À Rio de Janeiro, une simple vidéo tournée au drone suffit désormais à attirer des milliers de visiteurs. Dans la favela de Rocinha, cette nouvelle mise en scène touristique, devenue virale sur les réseaux sociaux, illustre à la fois l’évolution du voyage à l’ère numérique et les débats persistants autour du tourisme dans les quartiers populaires.
Une expérience virale née au cœur de Rocinha
Sur les hauteurs de Rocinha, la plus grande favela d’Amérique latine, les touristes patientent parfois plusieurs heures pour vivre une expérience bien particulière. Assis sur une terrasse, face à un panorama spectaculaire, ils sont filmés par un drone qui s’éloigne progressivement, révélant un paysage dense de maisons colorées surplombant l’océan.
Ce format visuel, pensé pour les réseaux sociaux, a rapidement explosé en popularité. Ce qui n’était au départ qu’une initiative locale, expérimentée entre 2021 et 2022, s’est transformé en véritable attraction touristique. Les images, largement diffusées sur Instagram et TikTok, offrent une perspective unique que les smartphones ne peuvent pas reproduire : une vision globale de la favela et de son environnement.
Résultat : la “Porta do Céu”, l’un des points de vue emblématiques, est devenue l’un des décors les plus prisés de Rio.
Un tourisme encadré et source de revenus locaux
Derrière cette tendance se cache une organisation structurée. L’accès à ces prises de vue se fait généralement dans le cadre de visites guidées, proposées par des acteurs locaux. L’objectif affiché est double : sécuriser les visiteurs et valoriser une image différente des favelas, souvent associées à la violence.
Ces circuits incluent la découverte du quartier, de ses ruelles étroites, de ses commerces et de sa vie culturelle. Ils permettent aussi de générer des revenus directs pour les habitants : guides touristiques, pilotes de drones ou encore propriétaires de terrasses participent à cette économie émergente.
Selon les organisateurs, plusieurs centaines d’emplois ont ainsi été créés, offrant de nouvelles perspectives professionnelles dans des zones souvent marquées par la précarité.
Le débat persistant du “tourisme de la pauvreté”

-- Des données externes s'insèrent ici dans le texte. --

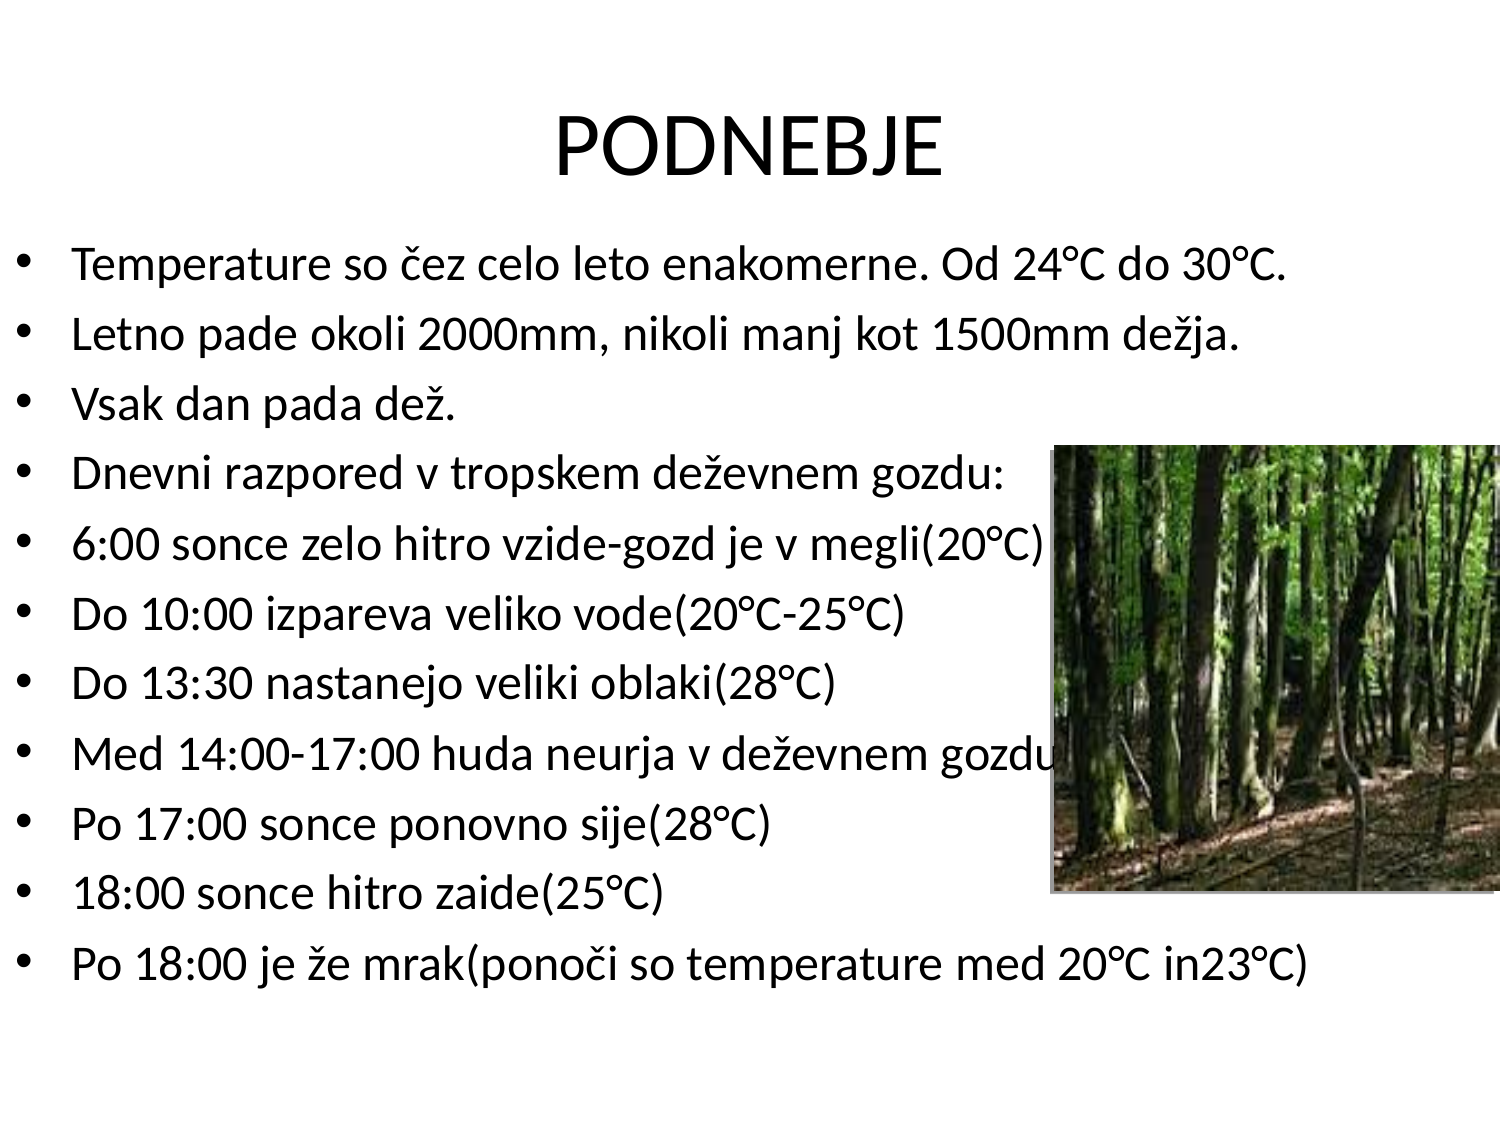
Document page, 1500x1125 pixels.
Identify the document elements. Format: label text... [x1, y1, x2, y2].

picture [1054, 445, 1500, 891]
title PODNEBJE [75, 45, 1425, 222]
list Temperature so čez celo leto enakomerne. Od 24°C do 30°C. Letno pade okoli 2000mm, nikoli manj kot 1500mm dežja. Vsak dan pada dež. Dnevni razpored v tropskem deževnem gozdu: 6:00 sonce zelo hitro vzide-gozd je v megli(20°C) Do 10:00 izpareva veliko vode(20°C-25°C) Do 13:30 nastanejo veliki oblaki(28°C) Med 14:00-17:00 huda neurja v deževnem gozdu Po 17:00 sonce ponovno sije(28°C) 18:00 sonce hitro zaide(25°C) Po 18:00 je že mrak(ponoči so temperature med 20°C in23°C) [0, 222, 1500, 1043]
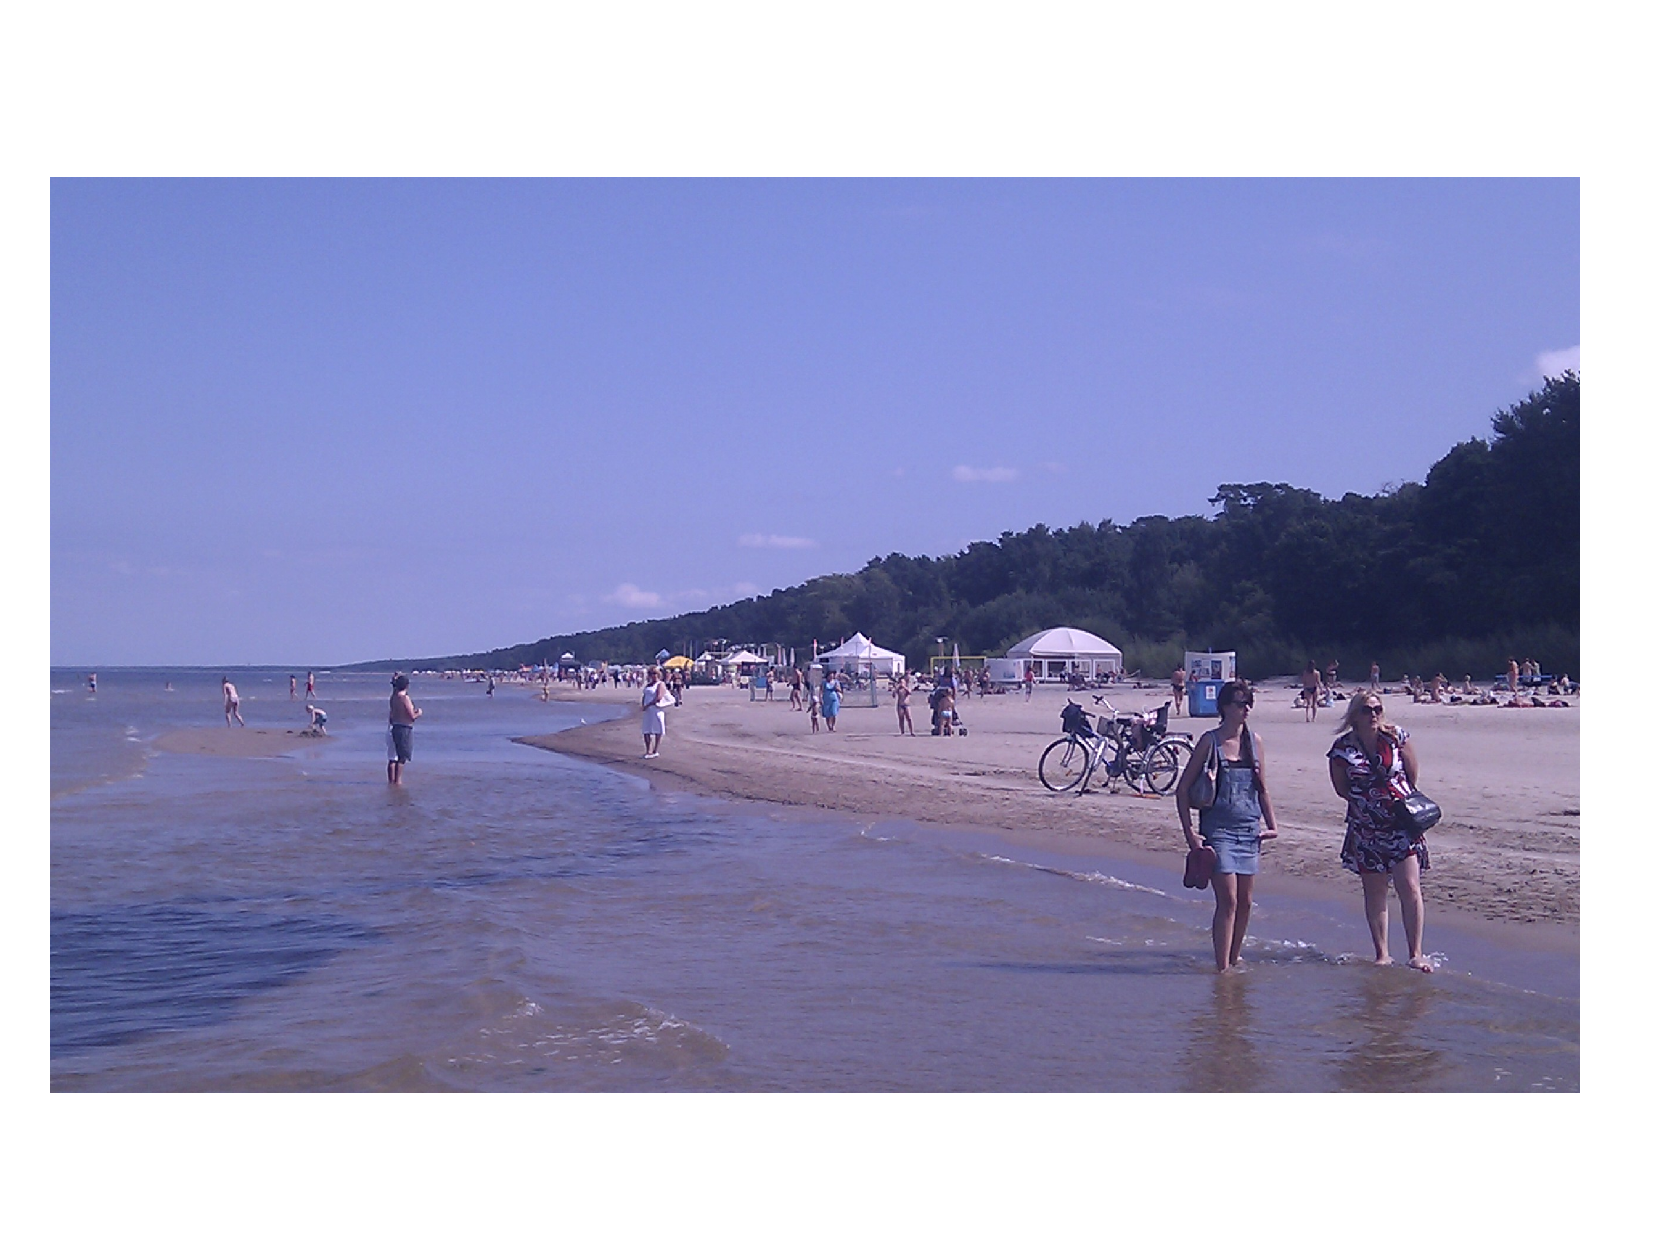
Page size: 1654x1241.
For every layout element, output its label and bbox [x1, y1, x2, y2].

picture [50, 177, 1580, 1093]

Malgré son succès, cette tendance soulève des critiques. Elle s’inscrit dans un phénomène plus large, souvent désigné sous le nom de “slum tourism”, qui consiste à visiter des quartiers défavorisés.
Les opposants dénoncent une mise en scène qui peut réduire ces territoires à de simples décors visuels. La diffusion massive de ces images sur les réseaux sociaux renforcerait une vision parfois biaisée, où la complexité sociale des favelas est éclipsée au profit d’un contraste esthétique entre pauvreté et paysages spectaculaires.
Ce débat n’est pas nouveau. Dès le XIXᵉ siècle, des pratiques similaires existaient déjà en Europe et aux États-Unis, où des visiteurs parcouraient les quartiers pauvres par curiosité. Aujourd’hui, les réseaux sociaux amplifient considérablement cette dynamique, transformant l’activité touristique en contenu à partager.

Entre valorisation et simplification de la réalité
Pour certains habitants et acteurs locaux, ces visites représentent une opportunité de changer les perceptions et de montrer une autre réalité des favelas, faite de travail, de culture et de solidarité.
Mais des chercheurs et observateurs pointent un risque : celui d’une “romantisation” de la pauvreté. Les visiteurs, concentrés sur l’expérience visuelle, peuvent passer à côté des enjeux sociaux et économiques réels. Dans de nombreux cas, la question de la précarité est peu abordée, ce qui peut conduire à une vision dépolitisée de ces territoires.
Une tendance qui dépasse le Brésil
Comme souvent avec les phénomènes viraux, la “tendance Rocinha” a rapidement franchi les frontières. Au Portugal, elle a été reprise sous une forme différente, notamment par des institutions, des influenceurs et même des organisations publiques.
Des vidéos similaires ont ainsi été réalisées dans plusieurs villes, mettant en scène des monuments, des quartiers historiques ou encore des stades. Le principe reste le même : une prise de vue immersive qui débute au plus près du sujet avant de révéler un paysage plus large grâce au drone.
Ce détournement montre à quel point une simple idée née dans une favela peut devenir un format mondial, adopté bien au-delà de son contexte d’origine.
Le tourisme à l’ère de l’image
Au-delà du cas de Rio, cette tendance illustre une transformation profonde du tourisme. L’expérience ne se limite plus à la découverte d’un lieu : elle est désormais pensée pour être filmée, partagée et commentée en ligne.
Entre opportunités économiques, innovation visuelle et questions éthiques, le succès de ces vidéos au drone révèle les nouvelles attentes des voyageurs… mais aussi les limites d’un tourisme de plus en plus influencé par les réseaux sociaux.